First, you need to download our auxiliary part data from [GoogleDrive](https://drive.google.com/file/d/1bDvyl2azHGleaB6HGVPkveN-0mEjyLcV/view?usp=sharing).

To pre-train ViT-Base (recommended default) with **multi-node distributed training**, run the following on 8 nodes with 8 GPUs each:
```
python submitit_pretrain.py \
    --job_dir ${JOB_DIR} \
    --nodes 8 \
    --use_volta32 \
    --batch_size 64 \
    --model mae_vit_large_patch16 \
    --norm_pix_loss \
    --mask_ratio 0.75 \
    --epochs 800 \
    --warmup_epochs 40 \
    --blr 1.5e-4 --weight_decay 0.05 \
    --data_path ${IMAGENET_DIR} \
    --aux_data_path ${downloaded_data_from_GoogleDrive}$ \
```
- Here the effective batch size is 64 (`batch_size` per gpu) * 8 (`nodes`) * 8 (gpus per node) = 4096. If memory or # gpus is limited, use `--accum_iter` to maintain the effective batch size, which is `batch_size` (per gpu) * `nodes` * 8 (gpus per node) * `accum_iter`.
- `blr` is the base learning rate.
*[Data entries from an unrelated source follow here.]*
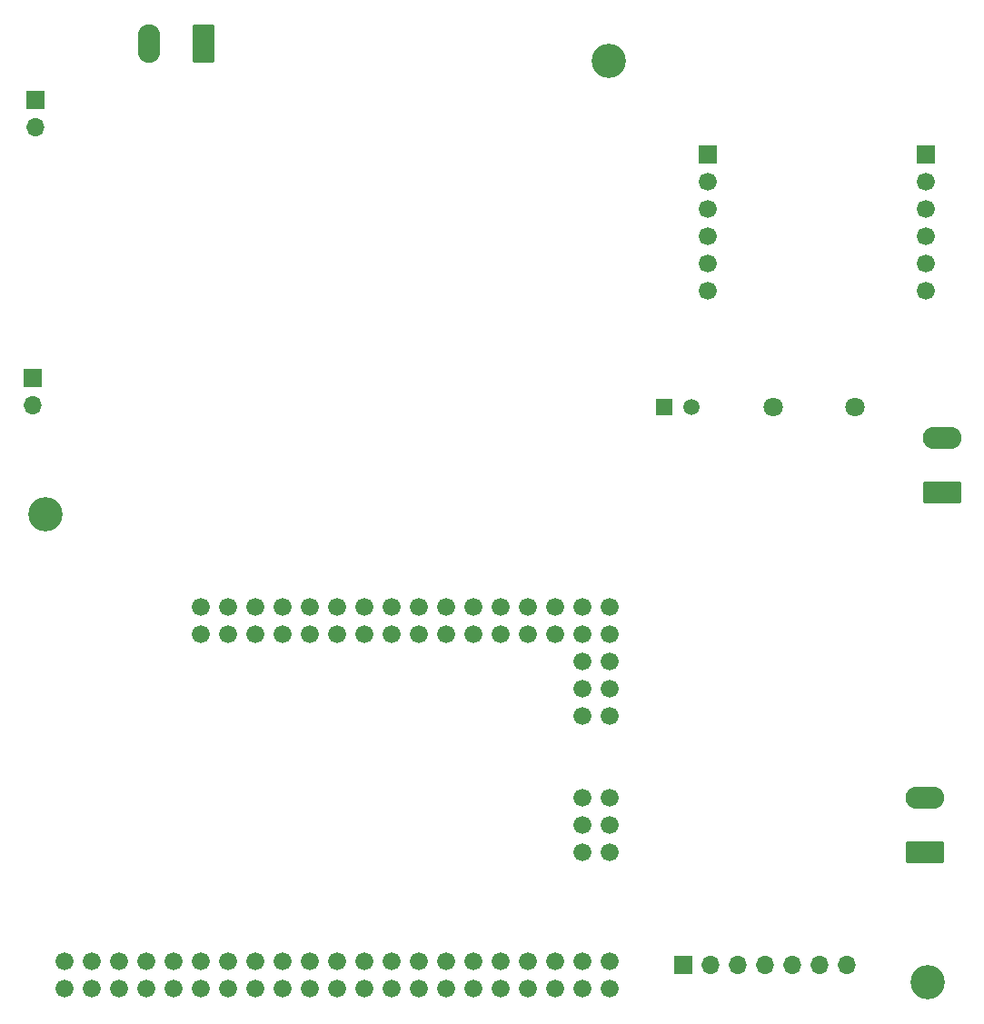
<source format=gbs>
%TF.GenerationSoftware,KiCad,Pcbnew,(6.0.11)*%
%TF.CreationDate,2023-07-21T15:58:32-05:00*%
%TF.ProjectId,MB,4d422e6b-6963-4616-945f-706362585858,rev?*%
%TF.SameCoordinates,Original*%
%TF.FileFunction,Soldermask,Bot*%
%TF.FilePolarity,Negative*%
%FSLAX46Y46*%
G04 Gerber Fmt 4.6, Leading zero omitted, Abs format (unit mm)*
G04 Created by KiCad (PCBNEW (6.0.11)) date 2023-07-21 15:58:32*
%MOMM*%
%LPD*%
G01*
G04 APERTURE LIST*
G04 Aperture macros list*
%AMRoundRect*
0 Rectangle with rounded corners*
0 $1 Rounding radius*
0 $2 $3 $4 $5 $6 $7 $8 $9 X,Y pos of 4 corners*
0 Add a 4 corners polygon primitive as box body*
4,1,4,$2,$3,$4,$5,$6,$7,$8,$9,$2,$3,0*
0 Add four circle primitives for the rounded corners*
1,1,$1+$1,$2,$3*
1,1,$1+$1,$4,$5*
1,1,$1+$1,$6,$7*
1,1,$1+$1,$8,$9*
0 Add four rect primitives between the rounded corners*
20,1,$1+$1,$2,$3,$4,$5,0*
20,1,$1+$1,$4,$5,$6,$7,0*
20,1,$1+$1,$6,$7,$8,$9,0*
20,1,$1+$1,$8,$9,$2,$3,0*%
G04 Aperture macros list end*
%ADD10R,1.700000X1.700000*%
%ADD11O,1.700000X1.700000*%
%ADD12RoundRect,0.249999X1.550001X-0.790001X1.550001X0.790001X-1.550001X0.790001X-1.550001X-0.790001X0*%
%ADD13O,3.600000X2.080000*%
%ADD14R,1.680000X1.680000*%
%ADD15C,1.680000*%
%ADD16RoundRect,0.249999X0.790001X1.550001X-0.790001X1.550001X-0.790001X-1.550001X0.790001X-1.550001X0*%
%ADD17O,2.080000X3.600000*%
%ADD18R,1.508000X1.508000*%
%ADD19C,1.508000*%
%ADD20C,1.800000*%
%ADD21C,1.676400*%
%ADD22C,3.200000*%
G04 APERTURE END LIST*
D10*
X192252600Y-117729000D03*
D11*
X194792600Y-117729000D03*
X197332600Y-117729000D03*
X199872600Y-117729000D03*
X202412600Y-117729000D03*
X204952600Y-117729000D03*
X207492600Y-117729000D03*
D12*
X216370400Y-73736200D03*
D13*
X216370400Y-68656200D03*
D14*
X194559200Y-42214600D03*
D15*
X194559200Y-44754600D03*
X194559200Y-47294600D03*
X194559200Y-49834600D03*
X194559200Y-52374600D03*
X194559200Y-54914600D03*
D14*
X214879200Y-42214600D03*
D15*
X214879200Y-44754600D03*
X214879200Y-47294600D03*
X214879200Y-49834600D03*
X214879200Y-52374600D03*
X214879200Y-54914600D03*
D16*
X147548600Y-31851600D03*
D17*
X142468600Y-31851600D03*
D18*
X190512400Y-65710000D03*
D19*
X193052400Y-65710000D03*
D20*
X200672400Y-65710000D03*
X208292400Y-65710000D03*
D21*
X142262200Y-119964200D03*
X142262200Y-117424200D03*
X139722200Y-119964200D03*
X139722200Y-117424200D03*
X185442200Y-102184200D03*
X147342200Y-84404200D03*
X147342200Y-86944200D03*
X149882200Y-84404200D03*
X149882200Y-86944200D03*
X152422200Y-84404200D03*
X152422200Y-86944200D03*
X154962200Y-84404200D03*
X154962200Y-86944200D03*
X157502200Y-84404200D03*
X157502200Y-86944200D03*
X160042200Y-84404200D03*
X160042200Y-86944200D03*
X162582200Y-84404200D03*
X162582200Y-86944200D03*
X165122200Y-84404200D03*
X165122200Y-86944200D03*
X144802200Y-117424200D03*
X149882200Y-117424200D03*
X149882200Y-119964200D03*
X152422200Y-117424200D03*
X152422200Y-119964200D03*
X154962200Y-117424200D03*
X154962200Y-119964200D03*
X157502200Y-117424200D03*
X157502200Y-119964200D03*
X160042200Y-117424200D03*
X160042200Y-119964200D03*
X162582200Y-117424200D03*
X162582200Y-119964200D03*
X165122200Y-117424200D03*
X165122200Y-119964200D03*
X167662200Y-117424200D03*
X167662200Y-119964200D03*
X170202200Y-117424200D03*
X170202200Y-119964200D03*
X172742200Y-117424200D03*
X172742200Y-119964200D03*
X175282200Y-117424200D03*
X175282200Y-119964200D03*
X177822200Y-117424200D03*
X177822200Y-119964200D03*
X180362200Y-117424200D03*
X180362200Y-119964200D03*
X182902200Y-117424200D03*
X182902200Y-119964200D03*
X185442200Y-117424200D03*
X185442200Y-119964200D03*
X167662200Y-84404200D03*
X167662200Y-86944200D03*
X170202200Y-84404200D03*
X170202200Y-86944200D03*
X172742200Y-84404200D03*
X172742200Y-86944200D03*
X175282200Y-84404200D03*
X175282200Y-86944200D03*
X177822200Y-84404200D03*
X177822200Y-86944200D03*
X180362200Y-84404200D03*
X180362200Y-86944200D03*
X182902200Y-84404200D03*
X182902200Y-86944200D03*
X185442200Y-84404200D03*
X185442200Y-86944200D03*
X185442200Y-89484200D03*
X182902200Y-89484200D03*
X185442200Y-92024200D03*
X182902200Y-92024200D03*
X185442200Y-94564200D03*
X182902200Y-94564200D03*
X137182200Y-119964200D03*
X137182200Y-117424200D03*
X185442200Y-107264200D03*
X182902200Y-102184200D03*
X185442200Y-104724200D03*
X182902200Y-107264200D03*
X144802200Y-119964200D03*
X147342200Y-117424200D03*
X182902200Y-104724200D03*
X147342200Y-119964200D03*
X134642200Y-119964200D03*
X134642200Y-117424200D03*
D22*
X132842000Y-75692000D03*
D12*
X214821000Y-107238800D03*
D13*
X214821000Y-102158800D03*
D22*
X185369200Y-33477200D03*
D10*
X131876800Y-37134800D03*
D11*
X131876800Y-39674800D03*
D22*
X215036400Y-119354600D03*
D10*
X131648200Y-63017400D03*
D11*
X131648200Y-65557400D03*
M02*

</source>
The actual `lr` is computed by the [linear scaling rule](https://arxiv.org/abs/1706.02677): `lr` = `blr` * effective batch size / 256.
- Here we use `--norm_pix_loss` as the target for better representation learning. To train a baseline model (e.g., for visualization), use pixel-based construction and turn off `--norm_pix_loss`.
- Training time is ~42h in 64 V100 GPUs (800 epochs).

To train ViT-Large or ViT-Huge, set `--model mae_vit_large_patch16` or `--model mae_vit_huge_patch14`.